== What the task requires ==
Once you find the line with "middle pip: (124, 64)" in the data below, transcribe exactly each line from there to the line with "ring pip: (219, 111)", inclusive, and nothing else. Drop the pictures.

[Given entries Boundary: Start]

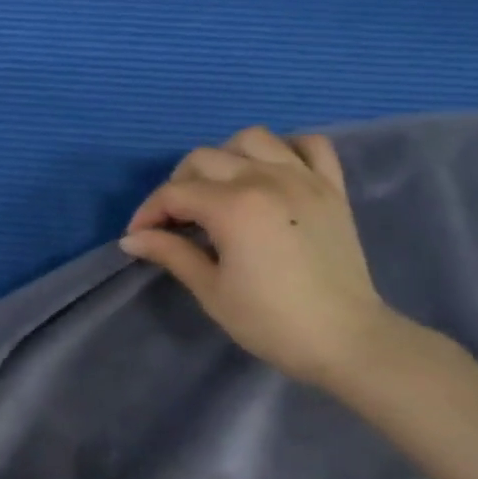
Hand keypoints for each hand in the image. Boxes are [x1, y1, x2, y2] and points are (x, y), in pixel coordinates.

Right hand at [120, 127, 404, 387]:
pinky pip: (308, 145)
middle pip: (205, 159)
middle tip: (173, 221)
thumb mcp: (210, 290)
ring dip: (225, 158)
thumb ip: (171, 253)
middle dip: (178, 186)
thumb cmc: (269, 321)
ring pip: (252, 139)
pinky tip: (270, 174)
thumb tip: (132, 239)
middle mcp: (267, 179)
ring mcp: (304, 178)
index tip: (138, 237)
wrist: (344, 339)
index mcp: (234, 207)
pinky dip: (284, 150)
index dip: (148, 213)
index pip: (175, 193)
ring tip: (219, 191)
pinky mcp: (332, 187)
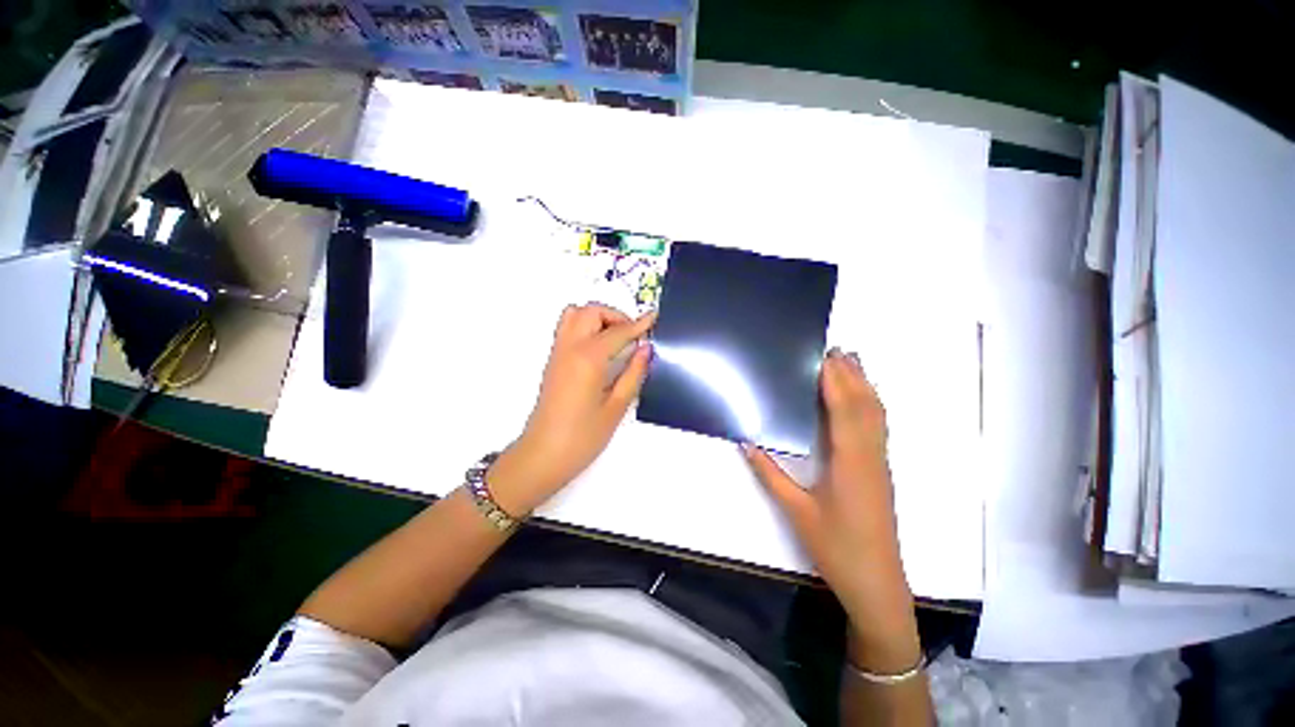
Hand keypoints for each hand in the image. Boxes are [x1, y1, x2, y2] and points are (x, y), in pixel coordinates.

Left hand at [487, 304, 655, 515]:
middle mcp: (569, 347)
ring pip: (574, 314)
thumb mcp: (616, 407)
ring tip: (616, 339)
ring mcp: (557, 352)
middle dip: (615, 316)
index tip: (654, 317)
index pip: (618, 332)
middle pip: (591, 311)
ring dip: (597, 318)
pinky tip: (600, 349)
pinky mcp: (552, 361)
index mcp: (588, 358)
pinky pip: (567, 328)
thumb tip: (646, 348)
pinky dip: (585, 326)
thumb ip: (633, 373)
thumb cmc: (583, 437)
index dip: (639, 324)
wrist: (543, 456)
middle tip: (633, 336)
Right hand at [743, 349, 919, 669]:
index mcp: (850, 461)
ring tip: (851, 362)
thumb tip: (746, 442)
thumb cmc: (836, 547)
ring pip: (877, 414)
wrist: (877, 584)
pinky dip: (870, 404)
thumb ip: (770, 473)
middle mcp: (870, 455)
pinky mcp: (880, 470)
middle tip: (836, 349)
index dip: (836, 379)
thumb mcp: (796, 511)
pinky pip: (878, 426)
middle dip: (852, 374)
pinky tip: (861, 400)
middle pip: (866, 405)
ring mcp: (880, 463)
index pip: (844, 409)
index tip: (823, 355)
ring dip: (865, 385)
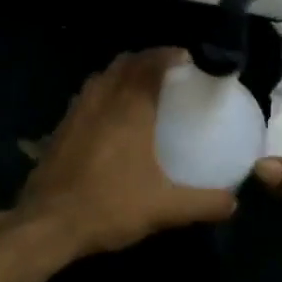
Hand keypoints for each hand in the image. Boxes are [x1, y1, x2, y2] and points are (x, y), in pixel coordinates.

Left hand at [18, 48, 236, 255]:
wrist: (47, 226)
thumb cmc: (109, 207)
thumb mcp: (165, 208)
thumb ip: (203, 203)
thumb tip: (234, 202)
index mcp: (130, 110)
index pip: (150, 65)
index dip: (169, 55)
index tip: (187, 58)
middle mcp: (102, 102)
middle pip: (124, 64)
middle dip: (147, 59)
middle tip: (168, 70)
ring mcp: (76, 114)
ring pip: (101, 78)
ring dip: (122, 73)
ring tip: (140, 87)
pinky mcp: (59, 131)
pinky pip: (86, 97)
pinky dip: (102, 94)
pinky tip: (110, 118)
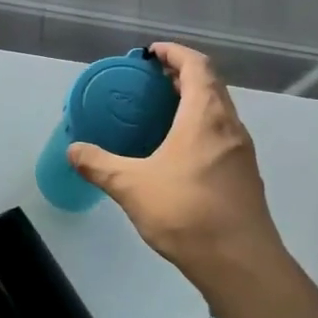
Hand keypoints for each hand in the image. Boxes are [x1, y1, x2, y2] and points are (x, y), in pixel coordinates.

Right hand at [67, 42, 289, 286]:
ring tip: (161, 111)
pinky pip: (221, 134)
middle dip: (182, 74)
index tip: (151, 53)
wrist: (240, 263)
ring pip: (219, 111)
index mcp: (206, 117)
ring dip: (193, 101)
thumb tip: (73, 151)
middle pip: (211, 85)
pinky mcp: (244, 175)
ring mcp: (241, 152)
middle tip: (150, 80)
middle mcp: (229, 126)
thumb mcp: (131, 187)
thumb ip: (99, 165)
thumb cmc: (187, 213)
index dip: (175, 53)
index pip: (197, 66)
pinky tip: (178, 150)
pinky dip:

[Given entries Boundary: End]
[Given entries Boundary: Start]

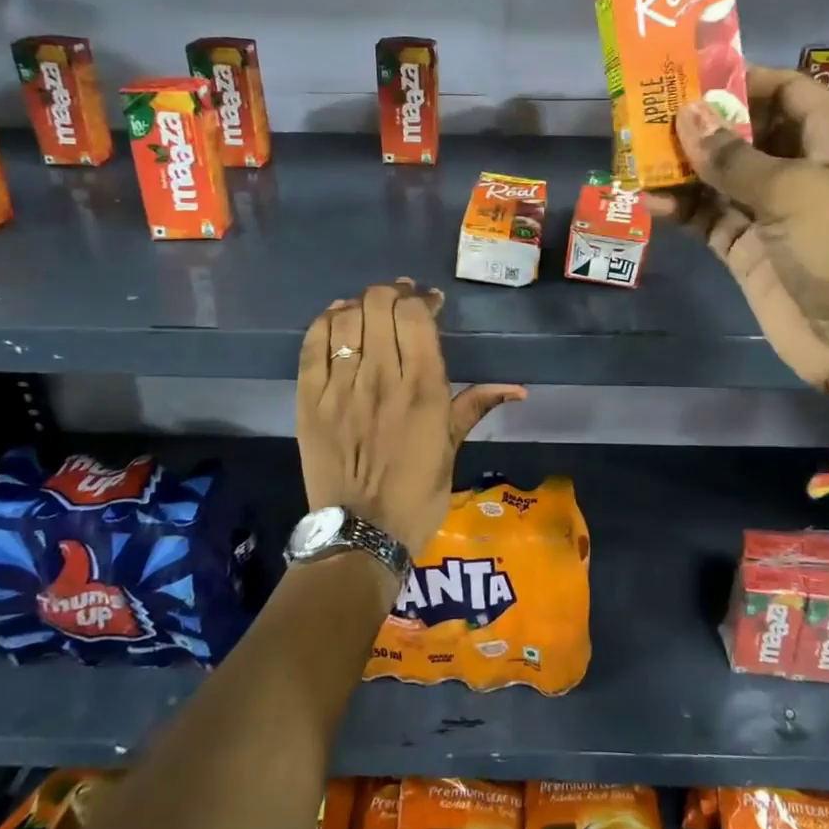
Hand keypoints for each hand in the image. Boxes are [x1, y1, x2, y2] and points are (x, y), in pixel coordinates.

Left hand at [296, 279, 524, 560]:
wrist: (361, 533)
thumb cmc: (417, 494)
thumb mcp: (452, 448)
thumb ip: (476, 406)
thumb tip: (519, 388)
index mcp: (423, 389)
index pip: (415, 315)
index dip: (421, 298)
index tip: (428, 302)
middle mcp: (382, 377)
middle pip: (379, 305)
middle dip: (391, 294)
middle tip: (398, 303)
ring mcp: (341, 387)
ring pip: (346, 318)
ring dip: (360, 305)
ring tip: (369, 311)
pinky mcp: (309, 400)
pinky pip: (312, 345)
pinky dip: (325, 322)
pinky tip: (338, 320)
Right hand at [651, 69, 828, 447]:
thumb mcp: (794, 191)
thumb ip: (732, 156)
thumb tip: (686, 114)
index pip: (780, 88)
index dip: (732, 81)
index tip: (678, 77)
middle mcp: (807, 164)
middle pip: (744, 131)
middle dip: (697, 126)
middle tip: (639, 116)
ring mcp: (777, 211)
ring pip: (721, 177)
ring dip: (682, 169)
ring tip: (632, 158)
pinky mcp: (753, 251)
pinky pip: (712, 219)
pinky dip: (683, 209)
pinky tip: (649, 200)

[Given entries Boundary: End]
[Given entries Boundary: Start]

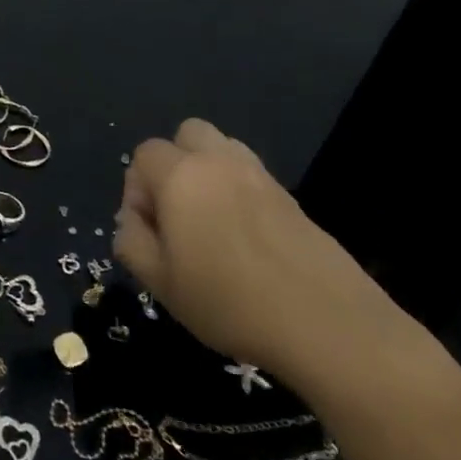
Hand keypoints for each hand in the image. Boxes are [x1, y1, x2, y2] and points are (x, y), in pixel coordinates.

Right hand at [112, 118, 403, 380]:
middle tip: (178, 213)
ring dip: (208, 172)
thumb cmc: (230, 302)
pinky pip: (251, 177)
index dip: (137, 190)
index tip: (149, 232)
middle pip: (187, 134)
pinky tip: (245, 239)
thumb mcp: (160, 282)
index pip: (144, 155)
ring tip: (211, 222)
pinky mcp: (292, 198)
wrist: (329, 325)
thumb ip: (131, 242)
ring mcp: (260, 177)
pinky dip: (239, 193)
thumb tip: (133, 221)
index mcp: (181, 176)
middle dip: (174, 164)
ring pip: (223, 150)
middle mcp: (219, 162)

[Given entries Boundary: End]

== Exercise solution ==
middle pip: (124, 64)
middle dip: (147, 59)
middle tip: (168, 70)
ring mcp: (76, 114)
ring pip: (101, 78)
ring dip: (122, 73)
ring tip: (140, 87)
pinky mcp: (59, 131)
pinky pip: (86, 97)
pinky dip: (102, 94)
pinky tip: (110, 118)
Hand keypoints for each hand in the image. Boxes are [x1, y1, x2, y2] and points are (x, y), in pixel coordinates.

Right hand at [67, 42, 289, 286]:
ring tip: (161, 111)
pinky pip: (221, 134)
middle dip: (182, 74)
index tip: (151, 53)
wrist: (240, 263)
ring pip: (219, 111)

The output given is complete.